Suchttherapie 2009; 10 - S912
DOI: 10.1055/s-0029-1240415

Einfluss komorbider Angst- und/oder depressiver Störungen auf die Effektivität alkoholbezogener Kurzinterventionen bei Hausarztpatienten mit problematischem Alkoholkonsum/ alkoholbezogenen Störungen

J Grothues 1, G Bischof 1, S Reinhardt 2, C Meyer 3, U John 4, HJ Rumpf 1
  • 1Universitätsklinikum Schleswig-Holstein, Campus Lübeck, Lübeck
  • 2Helios Kliniken Schwerin, Schwerin
  • 3Institut für Epidemiologie und Sozialmedizin, Universität Greifswald, Greifswald
  • 4Universität Greifswald, Greifswald

Hintergrund: Bislang liegen kaum Daten zur Wirksamkeit alkoholbezogener Kurzinterventionen (KI) bei komorbiden Angst- und/oder depressiven Störungen vor.

Methoden: Daten von 408 Hausarztpatienten mit Alkoholabhängigkeit oder –missbrauch nach DSM-IV, Risikokonsum oder Binge Konsum, wurden im Rahmen einer randomisierten Kontrollgruppenstudie mit zwei Interventionsgruppen und einer Kontrollgruppe sowie 12-Monats-Katamnese erhoben. Probanden mit (n=88) und ohne komorbide Störungen wurden in Bezug auf Trinkmengenreduktion (Gramm/Alkohol anhand sechs geordneter Kategorien) und Inanspruchnahme von Hilfen verglichen.

Ergebnisse: KI waren sign. assoziiert mit einer Reduktion der Trinkmenge in der komorbiden (–2.64g/Alkohol vs. –8.61g/Alkohol; p=.03), jedoch nicht in der nicht-komorbiden Substichprobe (–22.06g/Alkohol vs. –22.09g/Alkohol; p=.76). Eine ordinale Regressionsanalyse ergab Komorbidität als sign.

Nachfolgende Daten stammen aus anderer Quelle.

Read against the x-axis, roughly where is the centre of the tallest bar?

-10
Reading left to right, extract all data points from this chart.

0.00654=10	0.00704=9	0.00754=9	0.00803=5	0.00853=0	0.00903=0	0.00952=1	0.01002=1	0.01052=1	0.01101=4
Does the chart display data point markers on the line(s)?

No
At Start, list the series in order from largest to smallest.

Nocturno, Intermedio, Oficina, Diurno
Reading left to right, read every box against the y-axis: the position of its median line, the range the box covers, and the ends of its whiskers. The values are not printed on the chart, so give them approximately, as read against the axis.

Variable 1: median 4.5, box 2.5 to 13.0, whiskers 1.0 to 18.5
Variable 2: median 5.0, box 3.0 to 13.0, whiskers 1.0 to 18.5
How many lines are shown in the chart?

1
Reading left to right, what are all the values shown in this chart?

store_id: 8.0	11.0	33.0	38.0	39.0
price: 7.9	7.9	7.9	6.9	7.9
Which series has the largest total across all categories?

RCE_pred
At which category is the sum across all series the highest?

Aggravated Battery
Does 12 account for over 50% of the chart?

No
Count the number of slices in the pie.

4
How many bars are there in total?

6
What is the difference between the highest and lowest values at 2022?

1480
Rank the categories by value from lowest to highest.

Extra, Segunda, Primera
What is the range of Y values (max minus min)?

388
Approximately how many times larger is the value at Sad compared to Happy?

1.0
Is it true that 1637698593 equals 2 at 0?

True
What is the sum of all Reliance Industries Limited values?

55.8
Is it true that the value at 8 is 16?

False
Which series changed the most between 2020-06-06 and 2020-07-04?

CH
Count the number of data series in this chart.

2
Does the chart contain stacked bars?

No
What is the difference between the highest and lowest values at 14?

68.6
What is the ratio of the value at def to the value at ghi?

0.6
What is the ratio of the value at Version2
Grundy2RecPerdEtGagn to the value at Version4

Prädiktor für Trinkmengenreduktion (estimator=.594; CI=.175–1.013; p<.01). Bei Hinzufügen der Variablen Trinkmenge zur Baseline, Intervention und Klassifikation problematischen Alkoholkonsums ergaben diese Variablen signifikante Prädiktoren, während Komorbidität einen tendenziellen Einfluss erhielt. KI waren sign. assoziiert mit einer Erhöhung der Inanspruchnahme bei nicht-Komorbiden (Chi2=4.54; df=1; p<.05), jedoch nicht bei Komorbiden (Chi2=.40; df=1; p=.60). Eine gestufte logistische Regressionsanalyse zeigte Komorbidität (OR=1.81; CI=1.14–2.88; p=.01) und frühere Inanspruchnahme von Hilfen (OR=15.98; CI=6.10–41.85; p<.001) als positive Prädiktoren für die Inanspruchnahme von Hilfen.

Schlussfolgerung: Bei komorbiden Probanden zeigten sich stärkere Trinkmengenreduktionen und eine stärkere Inanspruchnahme von Hilfen, welche jedoch nicht durch KI beeinflusst waren. Der höhere Anteil von Abhängigen in der komorbiden Substichprobe die Effektivität von KI beeinträchtigt haben. Die Daten legen insgesamt nahe, dass Komorbide spezifischere Interventionen benötigen.